If there is a valid criticism of gamification to be found, its best representative can be found in Bogost’s critique of it at Gamasutra. But Bogost’s critique isn’t merely that “gaming-up” reality is facile and that reality is too massive and serious to be corralled by something so frivolous as a game. Bogost’s point is that “gamification” is being reduced, by folks like marketers, to simply mean tracking and reward systems. Those two elements are parts of games, but without thoughtful, artful gameplay on which to hang them, they fail to yield the beauty and complexity of games. Game mechanics are what make games worthwhile, and “gamification” is starting to bowdlerize games in a way that folks like Bogost consider nothing less than exploitation.

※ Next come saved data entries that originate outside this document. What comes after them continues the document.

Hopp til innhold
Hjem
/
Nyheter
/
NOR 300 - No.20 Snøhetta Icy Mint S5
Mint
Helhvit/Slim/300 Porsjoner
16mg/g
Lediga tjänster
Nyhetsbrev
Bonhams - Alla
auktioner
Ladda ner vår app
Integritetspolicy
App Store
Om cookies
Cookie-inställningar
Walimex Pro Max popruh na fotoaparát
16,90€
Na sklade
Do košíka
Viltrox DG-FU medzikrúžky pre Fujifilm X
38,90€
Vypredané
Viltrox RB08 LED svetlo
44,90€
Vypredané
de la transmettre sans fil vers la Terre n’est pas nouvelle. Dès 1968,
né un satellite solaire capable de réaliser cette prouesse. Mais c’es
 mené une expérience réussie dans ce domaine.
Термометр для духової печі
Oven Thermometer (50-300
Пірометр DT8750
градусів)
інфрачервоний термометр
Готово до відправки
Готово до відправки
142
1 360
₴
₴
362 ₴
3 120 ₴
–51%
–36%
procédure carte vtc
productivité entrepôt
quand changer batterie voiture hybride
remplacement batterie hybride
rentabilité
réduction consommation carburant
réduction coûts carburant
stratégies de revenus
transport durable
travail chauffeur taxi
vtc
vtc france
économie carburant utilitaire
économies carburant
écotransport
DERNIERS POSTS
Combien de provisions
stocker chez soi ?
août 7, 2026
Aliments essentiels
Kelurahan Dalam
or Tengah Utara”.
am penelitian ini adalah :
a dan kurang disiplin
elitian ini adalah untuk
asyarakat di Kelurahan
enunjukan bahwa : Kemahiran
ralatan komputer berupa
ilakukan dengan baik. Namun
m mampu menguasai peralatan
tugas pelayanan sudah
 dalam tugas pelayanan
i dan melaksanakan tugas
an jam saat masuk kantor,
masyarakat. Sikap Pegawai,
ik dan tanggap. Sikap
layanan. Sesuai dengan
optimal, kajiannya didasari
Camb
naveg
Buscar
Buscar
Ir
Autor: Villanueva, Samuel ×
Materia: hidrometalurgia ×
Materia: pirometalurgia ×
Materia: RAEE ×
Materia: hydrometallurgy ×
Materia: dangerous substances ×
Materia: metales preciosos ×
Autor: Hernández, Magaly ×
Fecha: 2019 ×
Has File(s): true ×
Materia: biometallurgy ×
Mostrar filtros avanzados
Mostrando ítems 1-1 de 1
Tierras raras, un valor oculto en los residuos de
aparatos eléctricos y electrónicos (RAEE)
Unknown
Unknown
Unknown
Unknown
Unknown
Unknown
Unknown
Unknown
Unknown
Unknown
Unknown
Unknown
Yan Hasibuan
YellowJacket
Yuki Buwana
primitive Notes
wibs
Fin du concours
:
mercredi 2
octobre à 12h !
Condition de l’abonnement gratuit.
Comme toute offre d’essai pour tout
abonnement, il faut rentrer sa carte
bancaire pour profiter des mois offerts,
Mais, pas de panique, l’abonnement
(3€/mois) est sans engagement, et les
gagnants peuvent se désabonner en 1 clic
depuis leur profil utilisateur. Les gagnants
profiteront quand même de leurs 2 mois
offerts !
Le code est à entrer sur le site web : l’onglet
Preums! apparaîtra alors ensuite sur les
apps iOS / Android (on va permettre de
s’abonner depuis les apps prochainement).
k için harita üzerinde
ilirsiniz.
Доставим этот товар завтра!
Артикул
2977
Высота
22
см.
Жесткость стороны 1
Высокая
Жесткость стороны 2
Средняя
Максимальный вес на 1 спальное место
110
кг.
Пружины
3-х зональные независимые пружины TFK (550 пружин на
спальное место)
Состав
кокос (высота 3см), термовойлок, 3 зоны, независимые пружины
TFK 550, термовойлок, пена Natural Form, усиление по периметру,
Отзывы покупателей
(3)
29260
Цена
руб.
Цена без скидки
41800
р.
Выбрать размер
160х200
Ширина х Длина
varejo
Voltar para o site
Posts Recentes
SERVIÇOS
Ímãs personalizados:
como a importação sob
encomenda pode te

But McGonigal in no way advocates for bowdlerized gamification. She wants mechanics that are so intrinsically compelling that they uplift the spirit. And maybe that sounds Pollyanna-ish to you, but then I would ask you this: are millions of people uplifted by sporting events? Do many people find meaning, succor, relief, and community through reading fiction? Are they not uplifted? Games can uplift the spirit, too, a fact to which millions can attest: myself vociferously included. They do so by creating gameplay and sensual stimuli that transport us not only to new world, but new ways of thinking; they are quickly becoming the artform of choice for younger generations to exercise their imaginations. Given all these facts–or “truths” if you rather, Andrew Klaven–it’s impossible to imagine that we wouldn’t try to leverage sound game construction toward social good.

Reality is Broken may not be perfect, but it’s much better than some critics have given it credit for. My hope is that naysayers haven’t stymied the meaningful conversation we as a society can now have about the book’s many ideas and methods for using the principles of well-made games in other aspects of our lives. Panacea? Probably not. But useful? Worth a long, hard look.